▶ Source texts of formatted documents:
——

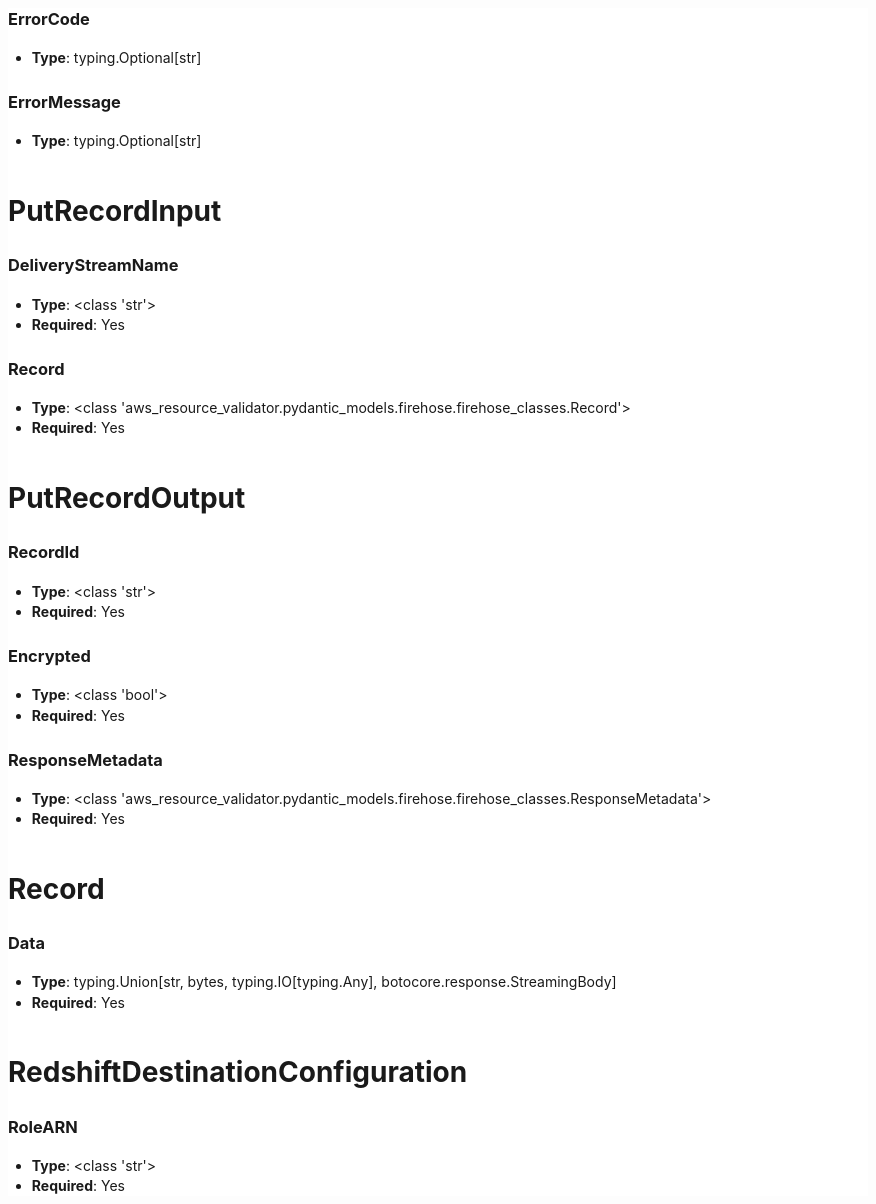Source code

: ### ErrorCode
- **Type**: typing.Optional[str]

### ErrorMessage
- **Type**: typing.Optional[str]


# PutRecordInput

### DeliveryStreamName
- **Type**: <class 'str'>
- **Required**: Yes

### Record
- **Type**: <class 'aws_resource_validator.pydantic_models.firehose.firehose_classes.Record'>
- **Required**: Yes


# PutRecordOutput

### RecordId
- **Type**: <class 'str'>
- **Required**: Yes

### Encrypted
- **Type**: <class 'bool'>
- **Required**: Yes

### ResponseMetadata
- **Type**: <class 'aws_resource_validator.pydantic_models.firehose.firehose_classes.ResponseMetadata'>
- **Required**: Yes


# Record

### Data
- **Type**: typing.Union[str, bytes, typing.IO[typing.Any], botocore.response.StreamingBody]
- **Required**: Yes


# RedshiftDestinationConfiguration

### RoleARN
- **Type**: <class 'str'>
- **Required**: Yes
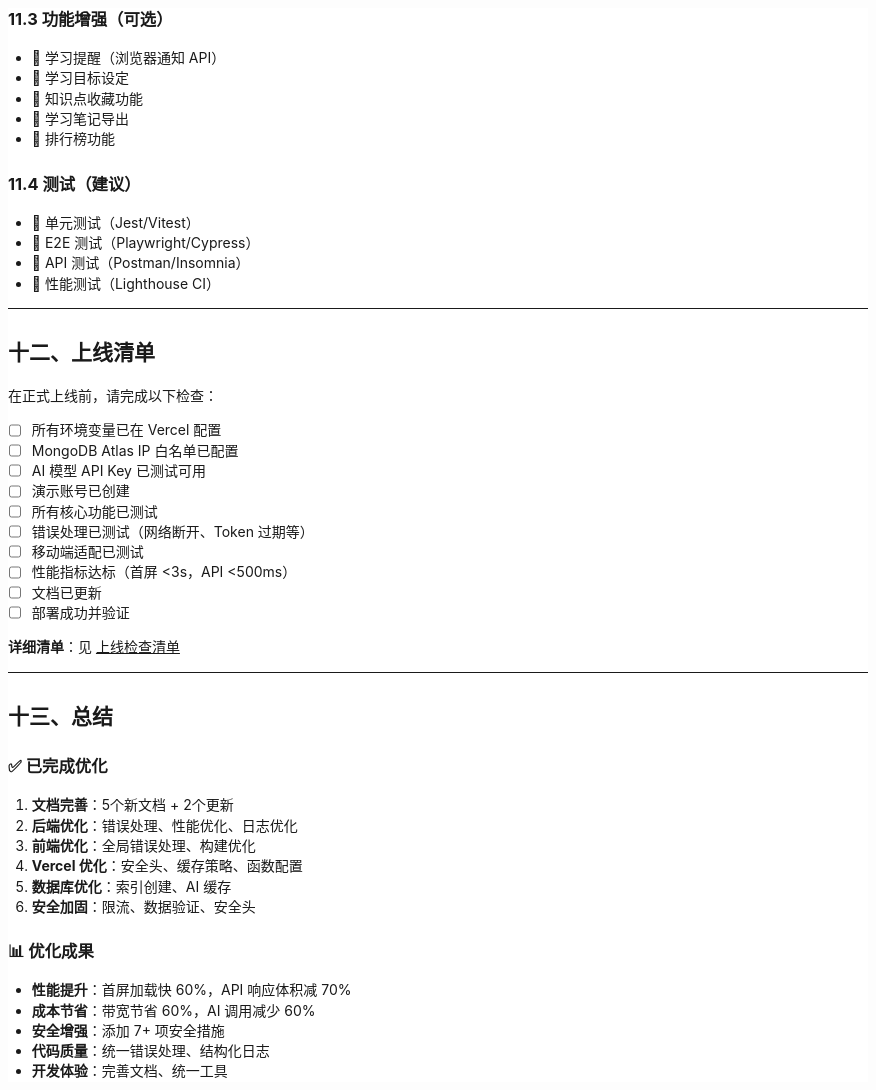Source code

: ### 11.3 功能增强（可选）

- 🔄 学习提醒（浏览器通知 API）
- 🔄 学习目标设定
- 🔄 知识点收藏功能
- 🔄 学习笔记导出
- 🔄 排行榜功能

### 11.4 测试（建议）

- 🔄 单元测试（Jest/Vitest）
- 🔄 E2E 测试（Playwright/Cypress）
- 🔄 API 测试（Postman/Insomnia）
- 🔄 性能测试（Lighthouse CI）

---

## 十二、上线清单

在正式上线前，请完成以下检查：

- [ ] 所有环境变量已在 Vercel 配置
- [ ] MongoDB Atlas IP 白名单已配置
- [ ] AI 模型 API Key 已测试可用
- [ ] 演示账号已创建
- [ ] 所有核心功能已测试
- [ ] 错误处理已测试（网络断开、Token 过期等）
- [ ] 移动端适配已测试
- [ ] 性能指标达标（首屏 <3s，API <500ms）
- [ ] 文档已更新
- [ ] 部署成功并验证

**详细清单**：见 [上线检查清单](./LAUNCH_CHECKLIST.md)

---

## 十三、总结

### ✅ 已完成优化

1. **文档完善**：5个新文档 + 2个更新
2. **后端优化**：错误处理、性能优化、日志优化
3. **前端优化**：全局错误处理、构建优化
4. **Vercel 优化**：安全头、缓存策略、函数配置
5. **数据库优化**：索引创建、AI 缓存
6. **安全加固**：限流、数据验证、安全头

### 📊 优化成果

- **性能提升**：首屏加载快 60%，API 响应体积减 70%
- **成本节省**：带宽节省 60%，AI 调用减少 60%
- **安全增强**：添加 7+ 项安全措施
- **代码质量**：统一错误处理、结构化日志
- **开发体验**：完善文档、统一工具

——

▶ Task details:
Copy out the source text of every item line for line, leaving the pictures out.

▶ Answer area:
Source code

: ### ErrorCode
- **Type**: typing.Optional[str]

### ErrorMessage
- **Type**: typing.Optional[str]


# PutRecordInput

### DeliveryStreamName
- **Type**: <class 'str'>
- **Required**: Yes

### Record
- **Type**: <class 'aws_resource_validator.pydantic_models.firehose.firehose_classes.Record'>
- **Required**: Yes


# PutRecordOutput

### RecordId
- **Type**: <class 'str'>
- **Required**: Yes

### Encrypted
- **Type**: <class 'bool'>
- **Required**: Yes

### ResponseMetadata
- **Type**: <class 'aws_resource_validator.pydantic_models.firehose.firehose_classes.ResponseMetadata'>
- **Required**: Yes


# Record

### Data
- **Type**: typing.Union[str, bytes, typing.IO[typing.Any], botocore.response.StreamingBody]
- **Required**: Yes


# RedshiftDestinationConfiguration

### RoleARN
- **Type**: <class 'str'>
- **Required**: Yes
Source code

: ### 11.3 功能增强（可选）

- 🔄 学习提醒（浏览器通知 API）
- 🔄 学习目标设定
- 🔄 知识点收藏功能
- 🔄 学习笔记导出
- 🔄 排行榜功能

### 11.4 测试（建议）

- 🔄 单元测试（Jest/Vitest）
- 🔄 E2E 测试（Playwright/Cypress）
- 🔄 API 测试（Postman/Insomnia）
- 🔄 性能测试（Lighthouse CI）

---

## 十二、上线清单

在正式上线前，请完成以下检查：

- [ ] 所有环境变量已在 Vercel 配置
- [ ] MongoDB Atlas IP 白名单已配置
- [ ] AI 模型 API Key 已测试可用
- [ ] 演示账号已创建
- [ ] 所有核心功能已测试
- [ ] 错误处理已测试（网络断开、Token 过期等）
- [ ] 移动端适配已测试
- [ ] 性能指标达标（首屏 <3s，API <500ms）
- [ ] 文档已更新
- [ ] 部署成功并验证

**详细清单**：见 [上线检查清单](./LAUNCH_CHECKLIST.md)

---

## 十三、总结

### ✅ 已完成优化

1. **文档完善**：5个新文档 + 2个更新
2. **后端优化**：错误处理、性能优化、日志优化
3. **前端优化**：全局错误处理、构建优化
4. **Vercel 优化**：安全头、缓存策略、函数配置
5. **数据库优化**：索引创建、AI 缓存
6. **安全加固**：限流、数据验证、安全头

### 📊 优化成果

- **性能提升**：首屏加载快 60%，API 响应体积减 70%
- **成本节省**：带宽节省 60%，AI 调用减少 60%
- **安全增强**：添加 7+ 项安全措施
- **代码质量**：统一错误处理、结构化日志
- **开发体验**：完善文档、统一工具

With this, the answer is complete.